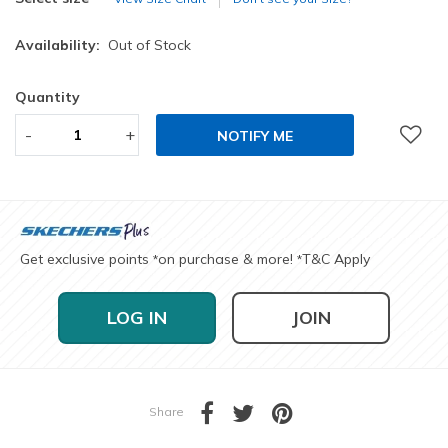
Availability:
Out of Stock
Quantity
-
+
NOTIFY ME
Get exclusive points
on purchase & more!
T&C Apply
*
*
LOG IN
JOIN
Share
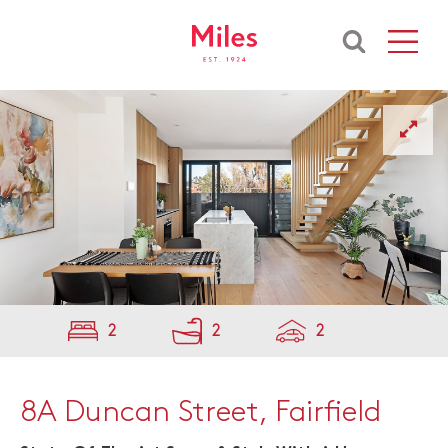
2
2
2
8A Duncan Street, Fairfield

——

EXERCISE AIM: Exclude the pictures and print the rest of the data exactly.

TASK RESULT:
Availability:
Out of Stock
Quantity
-
+
NOTIFY ME
Get exclusive points
on purchase & more!
T&C Apply
*
*
LOG IN
JOIN
Share
2
2
2
8A Duncan Street, Fairfield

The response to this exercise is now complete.